心臓が正常な収縮、弛緩ができず、結果としてポンプ作用が損なわれると全身の臓器、組織にうっ血がおこり、心不全が発生する。心不全時にはノルエピネフリンなどの交感神経系が活性化され、血中の濃度が上昇し、心拍数が増加する。
現在、心拍数を減らし、心筋収縮力を低下させる薬剤、すなわち、β遮断薬は心筋酸素消費量を低下させる結果、心不全の治療薬として使われている。しかし、β遮断薬は過量となると心不全を悪化させる危険があり、その使用は注意深く、慎重に行う必要がある。
【0003】
心臓の収縮、弛緩は規則的に周期性を持って行われている。この心周期は収縮期、拡張期の2つに大きく分けられる。収縮期とは僧帽弁の閉鎖から大動脈弁閉鎖までであり、拡張期とは大動脈弁の閉鎖から、僧帽弁の閉鎖までである。更に、拡張期は、等容弛緩期、急速流入期、緩徐流入期、心房収縮期の4期からなる。拡張期の4期のうちの後の3期、すなわち急速流入期、緩徐流入期、心房収縮期は、心室筋がさらに拡張する時相で、心房から心室に血液が流入してくる。この心室における拡張機能は心機能の上できわめて重要な意味を持つ。心筋の拡張が障害されると、血液が心室に流入することが障害され、心不全、特に拡張不全による心不全を起こす。さらに、冠動脈は他の臓器とは異なり、拡張期に心筋組織内に血液が流入する。拡張期の心筋組織内への冠灌流は右冠動脈より左冠動脈でより顕著である。そのため、左心室の拡張障害は左心室心筋組織内への冠灌流が障害され、心筋虚血となり、結果として拡張不全による心不全を更に悪化させることになる。

理解度の確認>
a - 心不全に関する文章のうち、「心臓が正常な収縮、弛緩ができ」で始まり「を更に悪化させることになる。」で終わる部分を、「心拍数」を「脈拍数」に置き換えて書き直してください。
b - 心不全に関する文章の最後の文に続けて、その先を書き進めてください。

保存データ>

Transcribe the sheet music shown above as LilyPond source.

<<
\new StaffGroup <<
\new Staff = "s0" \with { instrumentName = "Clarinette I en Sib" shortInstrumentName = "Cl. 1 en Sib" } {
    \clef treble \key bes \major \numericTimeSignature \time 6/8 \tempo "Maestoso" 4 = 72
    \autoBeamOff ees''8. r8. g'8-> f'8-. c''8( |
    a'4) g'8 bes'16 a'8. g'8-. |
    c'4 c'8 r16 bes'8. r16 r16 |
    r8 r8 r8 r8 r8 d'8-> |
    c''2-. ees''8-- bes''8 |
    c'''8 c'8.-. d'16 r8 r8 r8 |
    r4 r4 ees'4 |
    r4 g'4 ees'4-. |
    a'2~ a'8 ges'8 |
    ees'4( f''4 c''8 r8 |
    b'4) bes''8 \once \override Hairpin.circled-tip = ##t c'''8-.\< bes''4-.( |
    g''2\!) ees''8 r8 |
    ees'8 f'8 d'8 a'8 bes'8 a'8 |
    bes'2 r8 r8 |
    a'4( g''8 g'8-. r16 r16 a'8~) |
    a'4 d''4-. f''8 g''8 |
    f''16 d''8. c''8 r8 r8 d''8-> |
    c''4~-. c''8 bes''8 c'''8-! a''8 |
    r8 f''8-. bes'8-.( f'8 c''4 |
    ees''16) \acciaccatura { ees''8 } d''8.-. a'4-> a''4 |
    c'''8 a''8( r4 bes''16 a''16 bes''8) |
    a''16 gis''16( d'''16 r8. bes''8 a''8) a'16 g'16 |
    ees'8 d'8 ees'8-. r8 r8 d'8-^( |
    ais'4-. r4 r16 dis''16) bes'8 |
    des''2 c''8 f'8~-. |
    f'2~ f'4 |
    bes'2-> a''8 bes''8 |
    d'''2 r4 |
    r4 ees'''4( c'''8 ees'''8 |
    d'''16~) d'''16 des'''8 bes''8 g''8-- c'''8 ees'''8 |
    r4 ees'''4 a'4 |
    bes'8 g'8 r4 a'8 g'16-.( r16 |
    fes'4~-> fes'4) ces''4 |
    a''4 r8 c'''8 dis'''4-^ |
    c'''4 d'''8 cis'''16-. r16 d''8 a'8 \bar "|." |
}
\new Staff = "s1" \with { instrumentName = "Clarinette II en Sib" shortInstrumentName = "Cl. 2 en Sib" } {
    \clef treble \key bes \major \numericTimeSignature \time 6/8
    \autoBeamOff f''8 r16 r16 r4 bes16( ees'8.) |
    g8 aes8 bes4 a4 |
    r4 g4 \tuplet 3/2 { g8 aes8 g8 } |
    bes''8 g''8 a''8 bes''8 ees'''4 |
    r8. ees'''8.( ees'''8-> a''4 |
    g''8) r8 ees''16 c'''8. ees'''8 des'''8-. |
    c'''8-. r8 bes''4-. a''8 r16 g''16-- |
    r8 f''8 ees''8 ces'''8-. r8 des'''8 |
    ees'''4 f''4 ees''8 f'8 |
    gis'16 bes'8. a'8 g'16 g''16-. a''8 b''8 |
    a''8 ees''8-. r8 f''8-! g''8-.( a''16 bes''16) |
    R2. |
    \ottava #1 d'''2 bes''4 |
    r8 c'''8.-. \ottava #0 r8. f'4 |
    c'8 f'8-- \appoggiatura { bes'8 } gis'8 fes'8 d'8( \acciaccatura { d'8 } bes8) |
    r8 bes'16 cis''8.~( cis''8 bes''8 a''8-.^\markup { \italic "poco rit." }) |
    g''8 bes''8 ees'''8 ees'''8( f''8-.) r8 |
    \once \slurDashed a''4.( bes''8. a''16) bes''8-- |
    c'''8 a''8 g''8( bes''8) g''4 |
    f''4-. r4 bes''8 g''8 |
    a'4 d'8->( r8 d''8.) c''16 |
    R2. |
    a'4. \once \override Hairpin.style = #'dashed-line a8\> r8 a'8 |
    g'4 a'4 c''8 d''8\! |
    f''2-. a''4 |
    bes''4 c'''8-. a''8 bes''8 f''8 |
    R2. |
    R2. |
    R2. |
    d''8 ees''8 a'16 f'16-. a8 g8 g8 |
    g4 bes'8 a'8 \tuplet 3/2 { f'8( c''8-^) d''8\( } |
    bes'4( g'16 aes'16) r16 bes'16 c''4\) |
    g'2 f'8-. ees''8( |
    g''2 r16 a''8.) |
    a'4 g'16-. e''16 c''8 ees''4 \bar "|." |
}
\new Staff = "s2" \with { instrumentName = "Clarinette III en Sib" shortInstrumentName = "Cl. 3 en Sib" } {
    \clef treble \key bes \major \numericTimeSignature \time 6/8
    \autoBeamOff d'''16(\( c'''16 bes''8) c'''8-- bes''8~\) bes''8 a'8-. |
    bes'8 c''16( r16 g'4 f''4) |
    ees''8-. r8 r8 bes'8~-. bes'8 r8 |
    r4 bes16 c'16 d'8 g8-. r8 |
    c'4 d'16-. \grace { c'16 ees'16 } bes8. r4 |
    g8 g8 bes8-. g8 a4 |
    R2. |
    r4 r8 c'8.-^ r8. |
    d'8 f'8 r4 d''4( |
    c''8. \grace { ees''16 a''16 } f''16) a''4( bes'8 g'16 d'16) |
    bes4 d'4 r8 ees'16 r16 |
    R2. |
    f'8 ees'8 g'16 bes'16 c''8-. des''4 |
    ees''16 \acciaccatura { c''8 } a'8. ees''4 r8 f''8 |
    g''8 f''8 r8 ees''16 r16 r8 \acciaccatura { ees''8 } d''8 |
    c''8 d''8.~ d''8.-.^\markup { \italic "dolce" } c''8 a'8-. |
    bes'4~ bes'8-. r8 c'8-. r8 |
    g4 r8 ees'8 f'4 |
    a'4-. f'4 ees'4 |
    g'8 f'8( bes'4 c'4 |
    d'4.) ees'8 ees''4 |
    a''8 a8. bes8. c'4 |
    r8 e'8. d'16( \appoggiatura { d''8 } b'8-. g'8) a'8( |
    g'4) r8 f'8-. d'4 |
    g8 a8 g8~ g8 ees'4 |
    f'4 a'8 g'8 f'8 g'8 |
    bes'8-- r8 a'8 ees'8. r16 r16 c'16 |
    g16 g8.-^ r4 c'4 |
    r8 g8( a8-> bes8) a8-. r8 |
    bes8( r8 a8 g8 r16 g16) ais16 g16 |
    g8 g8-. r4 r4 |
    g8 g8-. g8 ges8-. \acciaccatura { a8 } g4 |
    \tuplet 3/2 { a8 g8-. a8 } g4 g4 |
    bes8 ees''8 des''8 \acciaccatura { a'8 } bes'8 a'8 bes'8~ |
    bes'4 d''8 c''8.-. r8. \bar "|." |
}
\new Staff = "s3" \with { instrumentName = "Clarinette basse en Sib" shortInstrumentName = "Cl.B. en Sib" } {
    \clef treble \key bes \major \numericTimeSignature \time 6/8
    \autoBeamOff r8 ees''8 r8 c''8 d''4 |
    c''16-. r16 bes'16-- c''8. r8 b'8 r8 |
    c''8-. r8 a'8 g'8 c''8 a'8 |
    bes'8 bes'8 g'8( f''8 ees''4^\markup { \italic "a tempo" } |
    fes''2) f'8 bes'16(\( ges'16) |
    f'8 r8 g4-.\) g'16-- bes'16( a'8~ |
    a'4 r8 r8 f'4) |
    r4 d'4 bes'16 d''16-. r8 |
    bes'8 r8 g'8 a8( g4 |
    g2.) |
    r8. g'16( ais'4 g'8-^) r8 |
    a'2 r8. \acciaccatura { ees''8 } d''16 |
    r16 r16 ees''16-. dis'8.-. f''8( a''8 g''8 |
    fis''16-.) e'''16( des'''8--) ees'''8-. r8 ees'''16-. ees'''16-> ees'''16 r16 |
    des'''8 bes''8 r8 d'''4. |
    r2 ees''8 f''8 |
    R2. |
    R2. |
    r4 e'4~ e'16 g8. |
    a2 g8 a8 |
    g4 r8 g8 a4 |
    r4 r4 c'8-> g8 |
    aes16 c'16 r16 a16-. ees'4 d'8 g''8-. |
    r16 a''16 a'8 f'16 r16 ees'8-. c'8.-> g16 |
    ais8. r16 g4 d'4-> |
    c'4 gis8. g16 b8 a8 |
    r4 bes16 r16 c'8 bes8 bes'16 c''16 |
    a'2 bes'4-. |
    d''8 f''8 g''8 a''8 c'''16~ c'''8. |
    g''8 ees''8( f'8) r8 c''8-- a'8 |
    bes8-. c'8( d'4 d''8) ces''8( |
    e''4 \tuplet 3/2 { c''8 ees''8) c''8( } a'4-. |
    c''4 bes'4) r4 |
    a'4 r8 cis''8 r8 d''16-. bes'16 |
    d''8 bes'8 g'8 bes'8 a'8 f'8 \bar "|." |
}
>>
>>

演習の解答>
a -
心臓が正常な収縮、弛緩ができず、結果としてポンプ作用が損なわれると全身の臓器、組織にうっ血がおこり、心不全が発生する。心不全時にはノルエピネフリンなどの交感神経系が活性化され、血中の濃度が上昇し、脈拍数が増加する。
現在、脈拍数を減らし、心筋収縮力を低下させる薬剤、すなわち、β遮断薬は心筋酸素消費量を低下させる結果、心不全の治療薬として使われている。しかし、β遮断薬は過量となると心不全を悪化させる危険があり、その使用は注意深く、慎重に行う必要がある。
【0003】
心臓の収縮、弛緩は規則的に周期性を持って行われている。この心周期は収縮期、拡張期の2つに大きく分けられる。収縮期とは僧帽弁の閉鎖から大動脈弁閉鎖までであり、拡張期とは大動脈弁の閉鎖から、僧帽弁の閉鎖までである。更に、拡張期は、等容弛緩期、急速流入期、緩徐流入期、心房収縮期の4期からなる。拡張期の4期のうちの後の3期、すなわち急速流入期、緩徐流入期、心房収縮期は、心室筋がさらに拡張する時相で、心房から心室に血液が流入してくる。この心室における拡張機能は心機能の上できわめて重要な意味を持つ。心筋の拡張が障害されると、血液が心室に流入することが障害され、心不全、特に拡張不全による心不全を起こす。さらに、冠動脈は他の臓器とは異なり、拡張期に心筋組織内に血液が流入する。拡張期の心筋組織内への冠灌流は右冠動脈より左冠動脈でより顕著である。そのため、左心室の拡張障害は左心室心筋組織内への冠灌流が障害され、心筋虚血となり、結果として拡張不全による心不全を更に悪化させることになる。

b -
【0004】
また、高齢者や高血圧患者、左心室心筋肥大の患者などでは、まだ心不全を起こしていなくても、左室拡張障害が見られる。左室拡張障害は心臓超音波ドプラー法で容易に診断ができる。左室拡張障害があると、易疲労感、息切れ、胸部不快感、胸痛などの症状を訴えることも少なくない。左室拡張障害が長期にわたると心筋細胞の障害や線維化が起こり、将来、心不全を起こしやすくなる。
【0005】
心臓が正常に機能するためには、心筋への適切な酸素と栄養の供給が必要であり、これらは左右の冠動脈による冠灌流によって供給される。心筋はこれら酸素と栄養を消費することにより収縮、弛緩を行っている。
冠動脈を拡張させる薬剤は心筋酸素供給量を増加させ心筋虚血を軽減させる。また、心筋酸素消費量は心拍数、心収縮力で規定されるので、心拍数の低下や心筋収縮力の低下は心筋の酸素量を減らし、心筋虚血を軽減する。冠動脈を拡張させ、心拍数を低下させ、心収縮力を低下させる作用を併せ持つ薬剤は、虚血性心疾患、すなわち狭心症や心筋梗塞の治療薬又は予防薬となる。
【0006】
心不全には、収縮不全と拡張不全があるが、収縮不全による心不全においても、左室拡張期最小圧と左室拡張末期圧の増加をみとめるので、左室拡張機能の増強作用を有する薬剤は、収縮不全を改善する薬剤となる。
また、冠動脈を拡張させる薬剤は心筋への酸素供給を増強させるため、狭心症、心筋梗塞の治療薬となる。心筋の酸素消費量は心拍数、心筋収縮力に関連する。これらを低下させる作用は心筋酸素消費量を低下させ、虚血を改善させ、虚血性心疾患、すなわち狭心症、心筋梗塞の治療薬、予防薬となる。β遮断薬は狭心症、心筋梗塞、心不全の治療薬となるが、冠動脈拡張作用や左室拡張機能を増強させる作用はない。
左室心筋の拡張機能を増強させ、心拍数を低下させ、更に心筋収縮力を緩徐に低下させ、冠動脈を拡張させる作用を併せ持つ薬剤は、心不全、拡張不全による心不全、左室拡張障害、狭心症、心筋梗塞の治療薬又は予防薬になる。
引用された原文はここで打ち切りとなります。